The Musket Room in Manhattan must be one of the most successful amalgamations of unique elements in New York City. It's a Michelin Star restaurant inspired by New Zealand cuisine and run by an amiable master chef with no expressed desire for TV stardom.
Executive Chef and owner Matt Lambert worked his way through some of New York's most prestigious and challenging kitchens before deciding to forge The Musket Room out of his Kiwi background. The result is one of NYC's most amiable and accessible Michelin Star venues.
Tucked into quiet Elizabeth Street near the Bowery on Manhattan's south side, the exterior aesthetics are understated and friendly. That theme continues once your through the doors with casually dressed staff and the kind of attentive staff you might expect from a much stuffier, more formal joint.
A small bar runs parallel to the main dining room, with a smaller and more intimate space in the rear of the restaurant. There is an outdoor patio space in the very back of the property, but the owners opted to devote that to growing fresh herbs and produce for their recipes rather than push outdoor seating.
The menu maintains some standards, such as the New Zealand Red Deer with Flavors of Gin and the Steak and Cheese Pie, but the selections evolve weekly and seasonally with a six course tasting menu available for $75, and a 10 course for $125.

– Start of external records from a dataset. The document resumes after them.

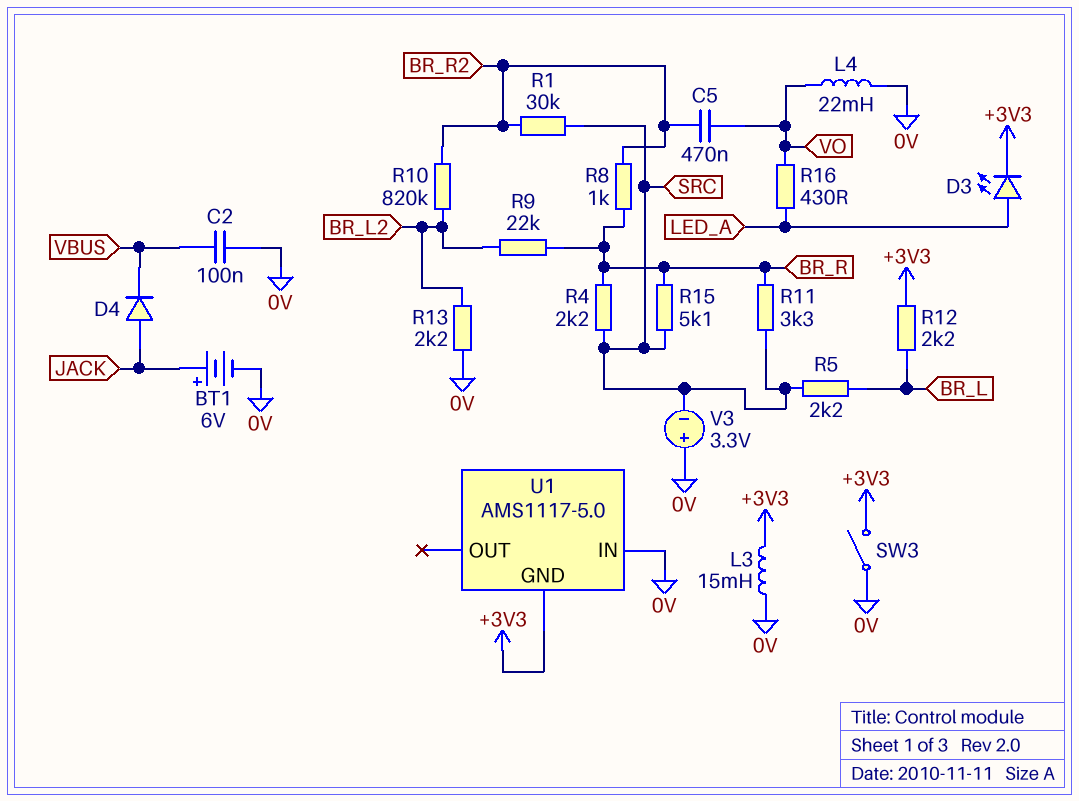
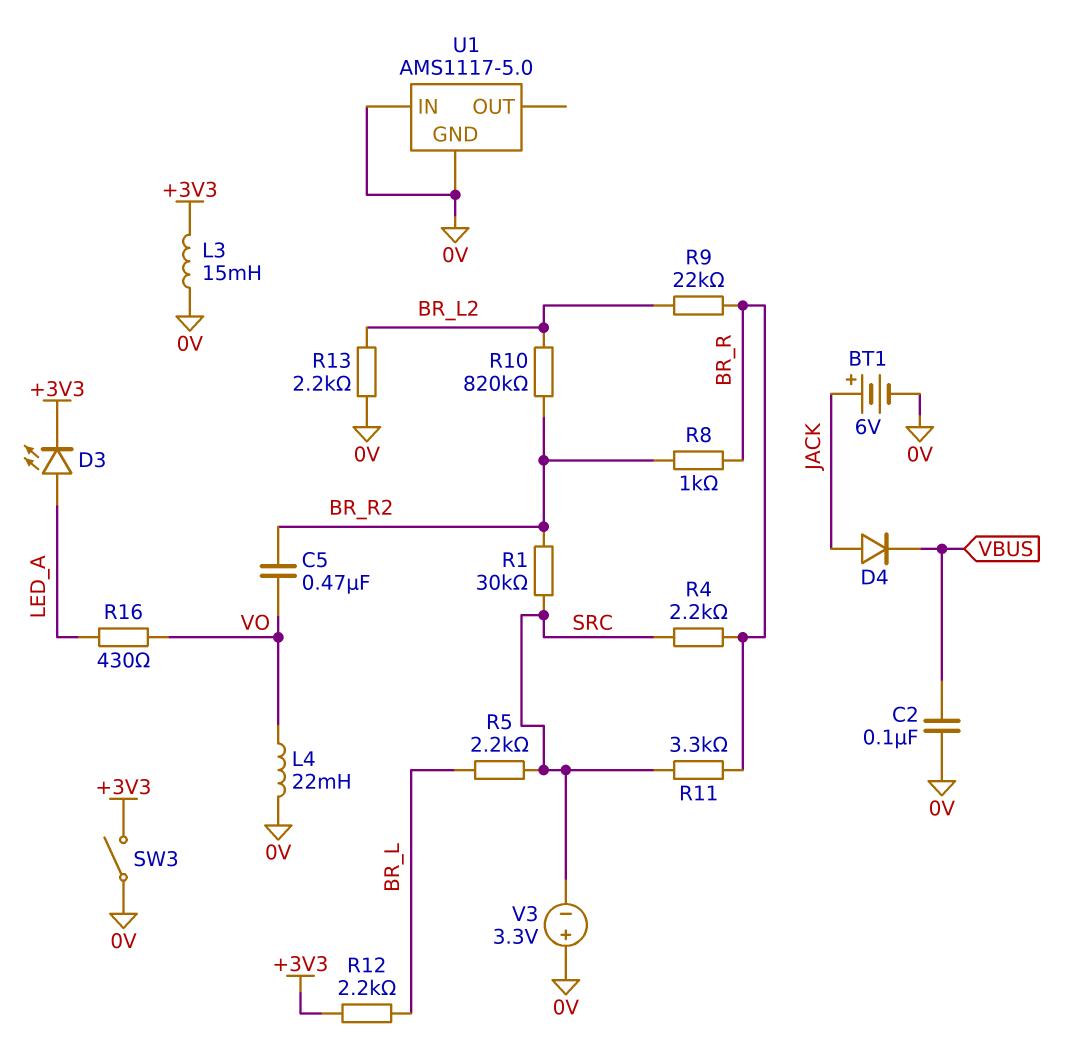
R15: 5.1k (BR_R, SRC) -> none
U1 pin GND: +3V3 -> 0V

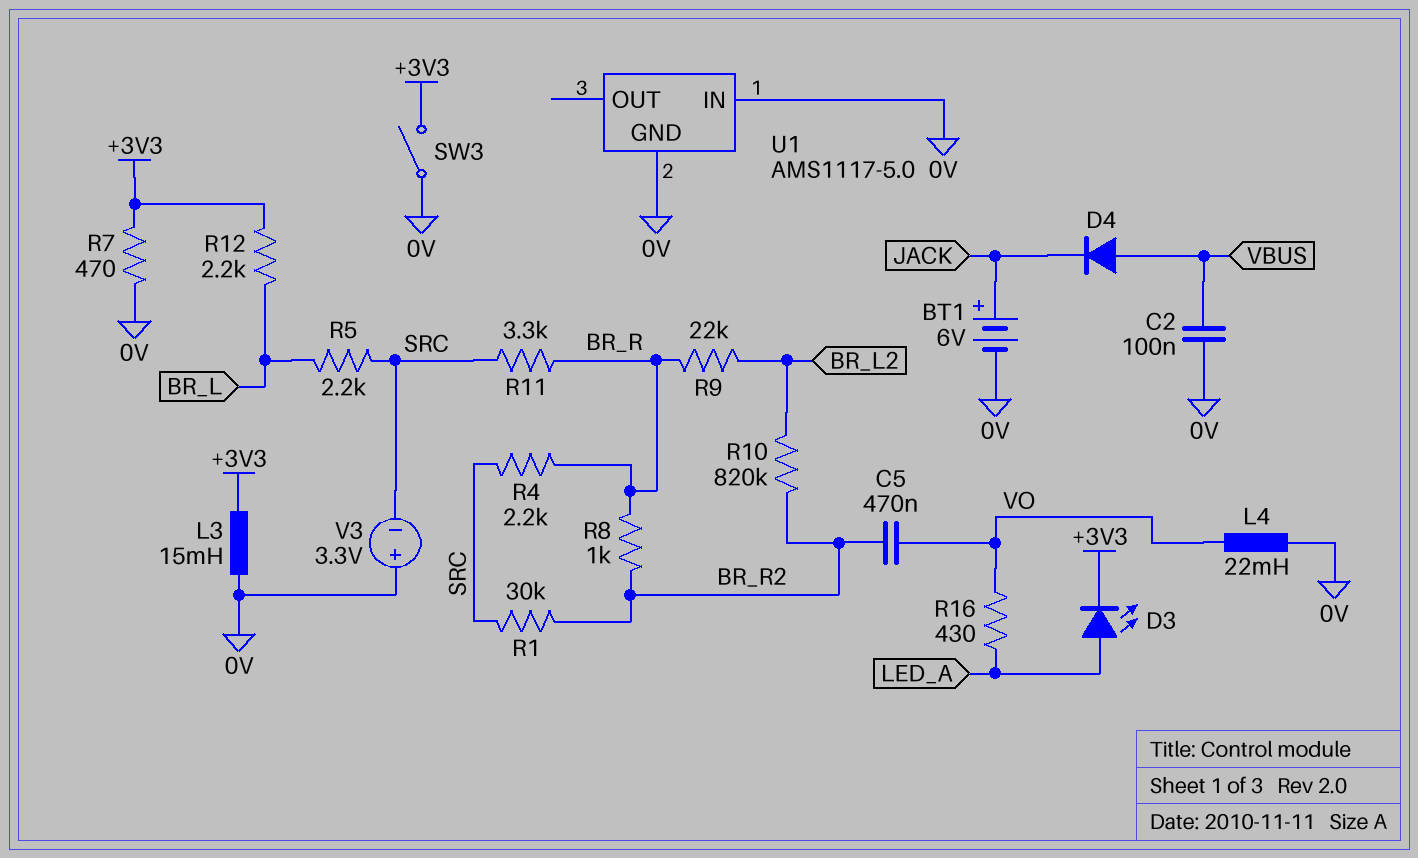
D4: diode (A JACK, K VBUS) -> diode (A VBUS, K JACK)
R7: none -> 470 (+3V3, 0V)
R13: 2.2k (0V, BR_L2) -> none

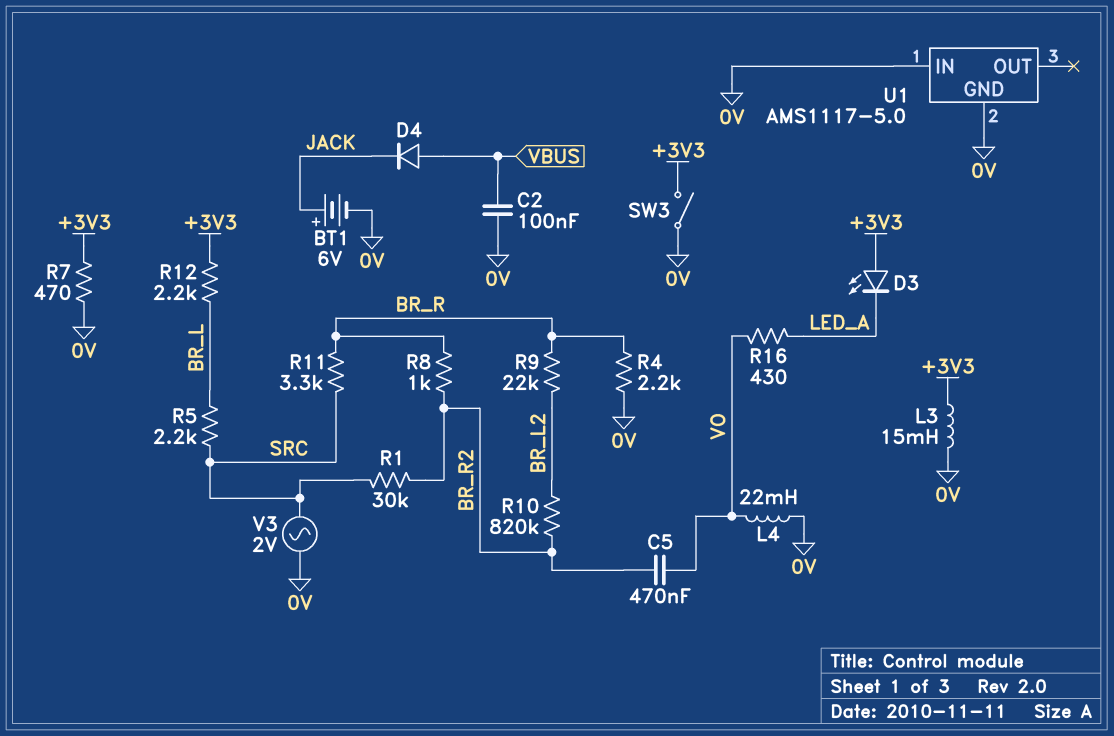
D3: LED (A LED_A, K +3V3) -> LED (A +3V3, K LED_A)
R4: 2.2k (BR_R, SRC) -> 2.2k (0V, BR_R)
V3: 3.3V (plus 0V, minus SRC) -> AC 2V (0V, SRC)

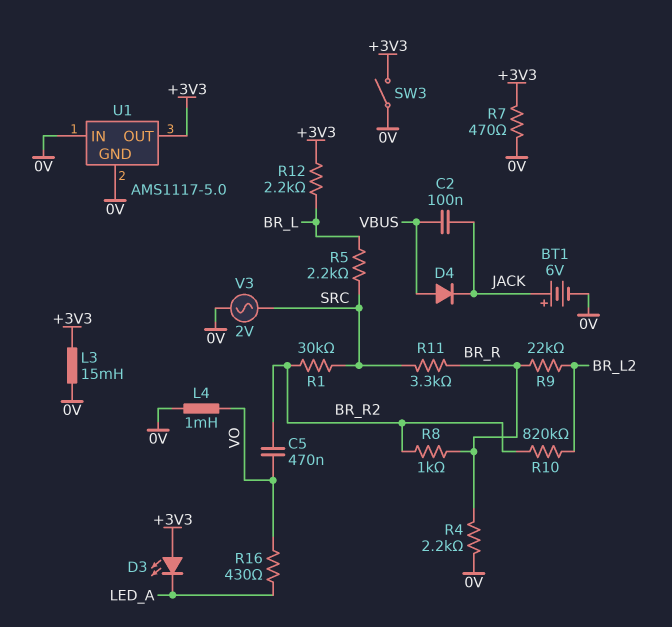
C2: 100nF (0V, VBUS) -> 100nF (JACK, VBUS)
L4: 22mH (0V, VO) -> 1mH (0V, VO)
U1 pin OUT: none -> +3V3

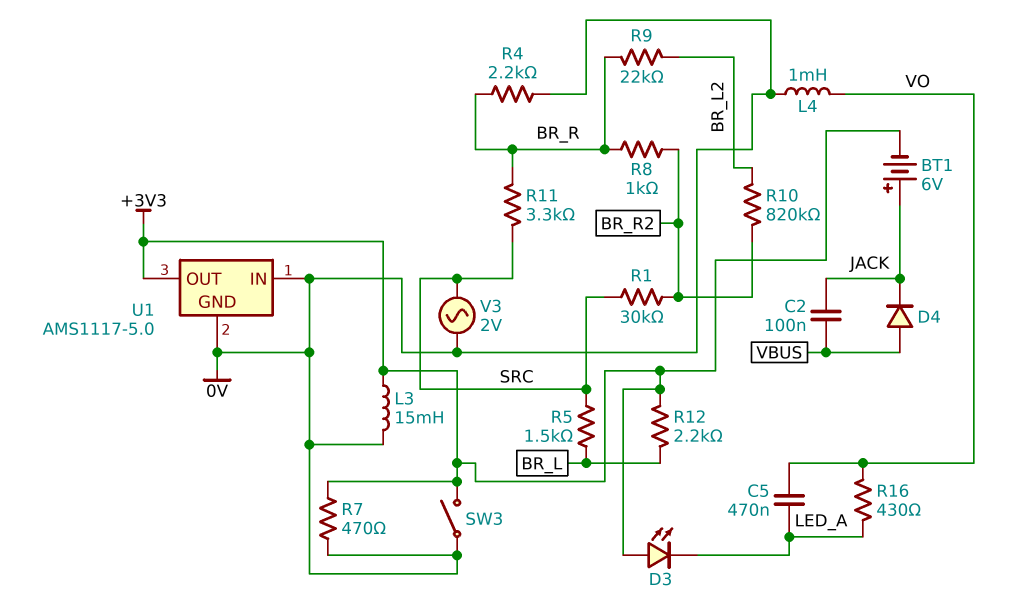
BT1: 6V (plus JACK, minus 0V) -> 6V (plus JACK, minus +3V3)
C5: 470nF (BR_R2, VO) -> 470nF (LED_A, VO)
R5: 2.2k (BR_L, SRC) -> 1.5k (BR_L, SRC)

Before ordering, Sommelier Dane Campbell began unrolling his list of favorites with a New Zealand sparkling wine, a Pallister Estate 2008. That's an additional service The Musket Room offers. The emerging New Zealand wine scene is making the nation a go-to selection for many aspiring vintners, and Scala adds a thorough knowledge of that region's offering in addition to the expected tips on bottles from France, California, Spain, etc.
The Musket Room earns extra points with its playful Soda Fountain selection — a collection of exotic blended soft drinks to start off a meal. I chose a Blueberry Bitter Lemon simply because I figured I'd never taste such a mix anywhere else anytime soon.
My appetizer consisted of a flavorful soup and smoked scallops — a nice blend of a strong hearty flavor married to a lighter, cleansing choice. From there, I embarked on the tasting menu — ranging from the venison to quail to slow cooked beef (a selection of that particular evening).
In each case, the dishes were simple, yet delicately and elegantly prepared. Beyond its dedication to New Zealand, the experience I took away from The Musket Room was an ambitious blend of strong and distinct flavors delicately and carefully prepared.
Lambert and his team deserve credit for keeping the cost of experiencing this NZ excursion within the bounds of reasons. This is a Michelin Star New York City restaurant, and some of those will require an account on the Cayman Islands to settle the tab. While The Musket Room bill won't resemble a receipt from a diner, the restaurant keeps the entrees around $30 per plate — extraordinarily affordable for a young restaurant of this renown.
The Musket Room is sure to be a longterm NYC hit, and it should continue to elevate the star of Chef Lambert. Still, he won't see him on TV saving other failed restaurants or hosting game shows.
"That's not me," Lambert said. "I'm spending enough time just going back and forth to New Zealand."